Unvaccinated individuals dominate case counts across all diseases.
df |>
  count(disease, vaccinated, severity) |>
  group_by(disease, vaccinated) |>
  mutate(pct = n / sum(n) * 100) |>
  filter(severity == "Severe") |>
  ggplot(aes(disease, pct, fill = vaccinated)) +
  geom_col(position = "dodge",
           width = 0.6, alpha = 0.90) +
  scale_fill_manual(
    values = c("Yes" = "#27AE60",
               "No"  = "#C0392B"),
    name = "Vaccinated") +
  scale_y_continuous(
    labels = label_percent(scale = 1)) +
  labs(title = "% Severe Cases by Disease & Vaccination Status",
       x = NULL, y = "% Severe") +
  theme_minimal(base_size = 10) +
  theme(
    plot.title       = element_text(face = "bold"),
    axis.text.x      = element_text(angle = 40, hjust = 1),
    panel.grid.minor = element_blank()
  )

Severe cases are consistently higher among unvaccinated patients.

Unvaccinated patients show higher severe-case proportions across all diseases.

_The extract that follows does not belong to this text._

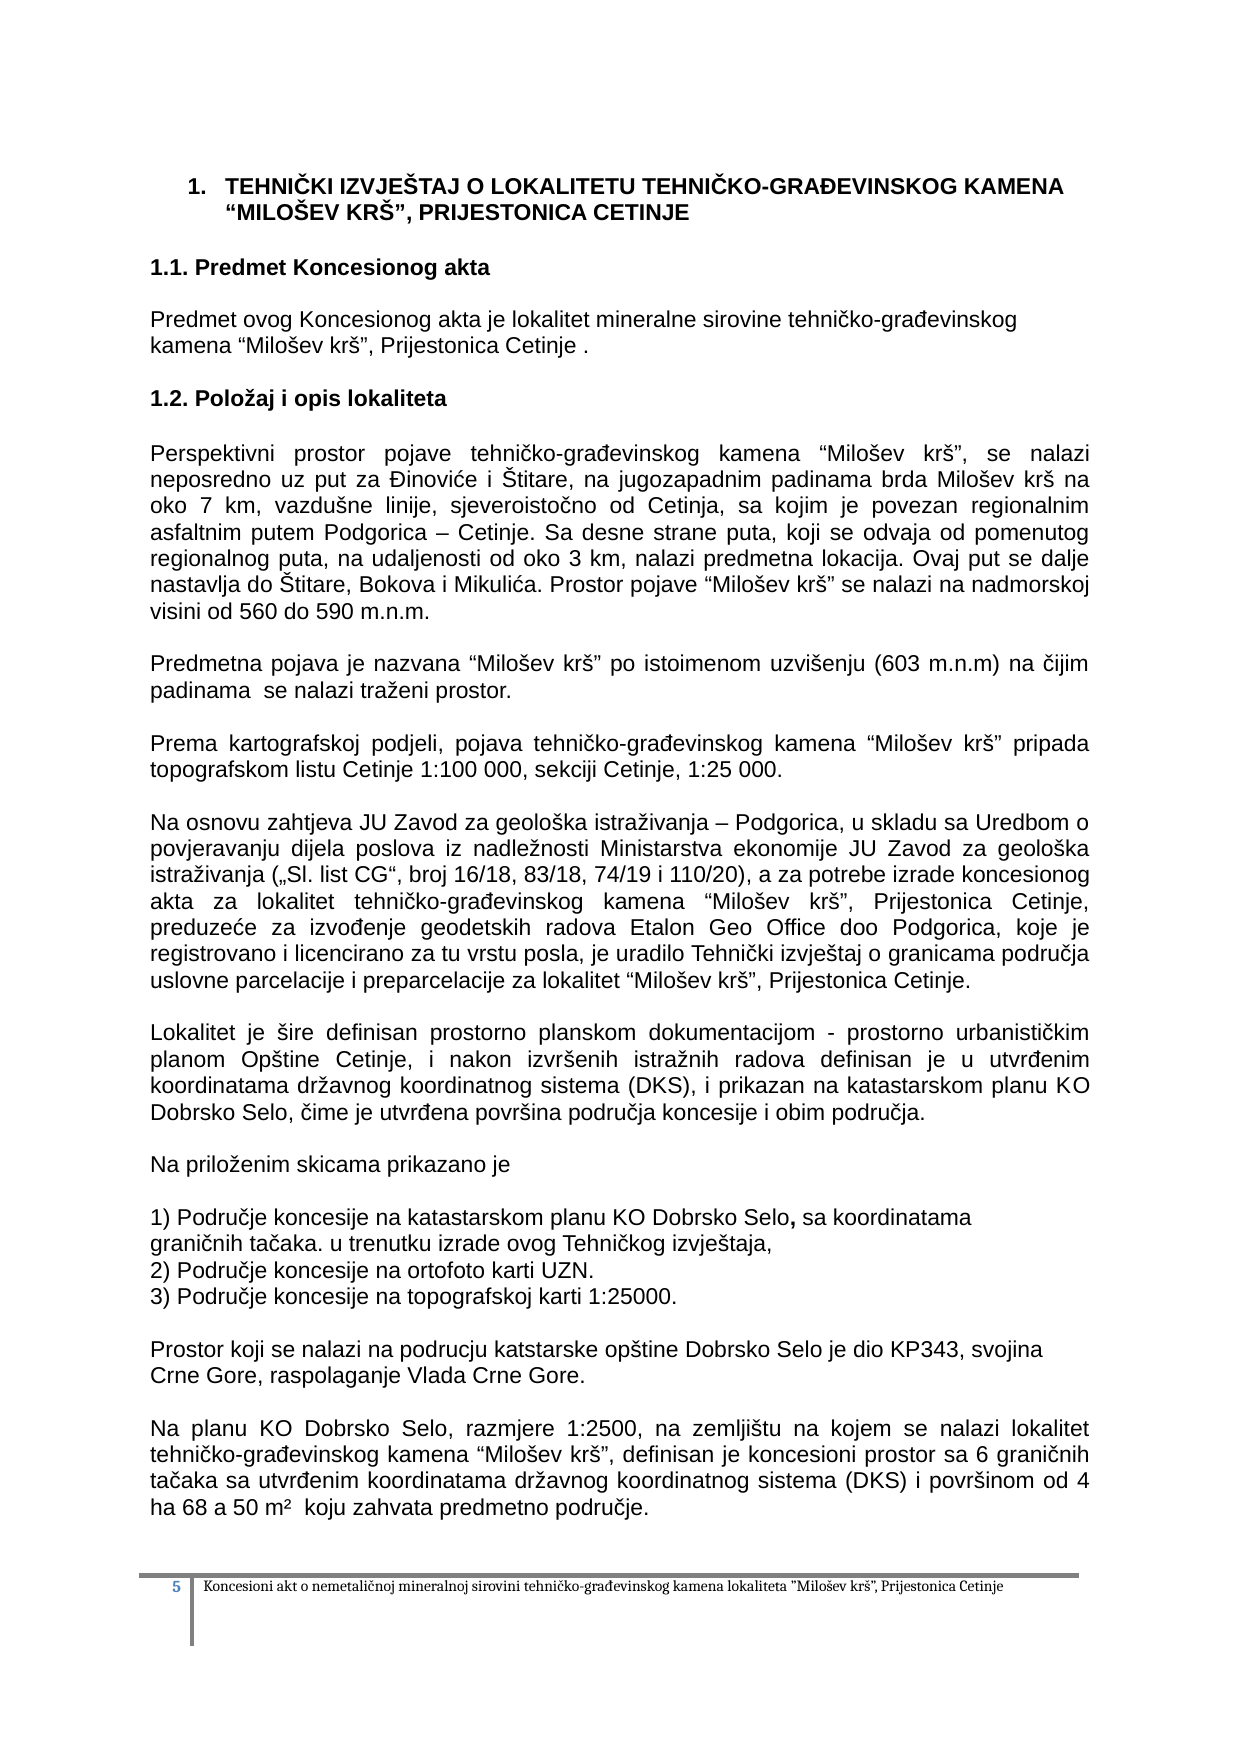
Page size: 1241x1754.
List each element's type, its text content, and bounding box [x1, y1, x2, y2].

The severity gap is widest for Measles and Pertussis where vaccine-derived protection matters most.


5 Key Findings

  • Epidemic shape: High-R0 diseases produce narrow tall peaks; low-R0 diseases produce flat prolonged curves.
  • HIT non-linearity: R0 = 15 requires 93.3% immunity vs 60% for R0 = 2.5 — a small absolute gap with large operational consequences.
  • Vaccination gap: Over 65% of cases across all diseases were unvaccinated — the primary modifiable risk factor.
  • Severity: Unvaccinated individuals carry a disproportionate share of severe outcomes, reinforcing the individual and population benefit of vaccination.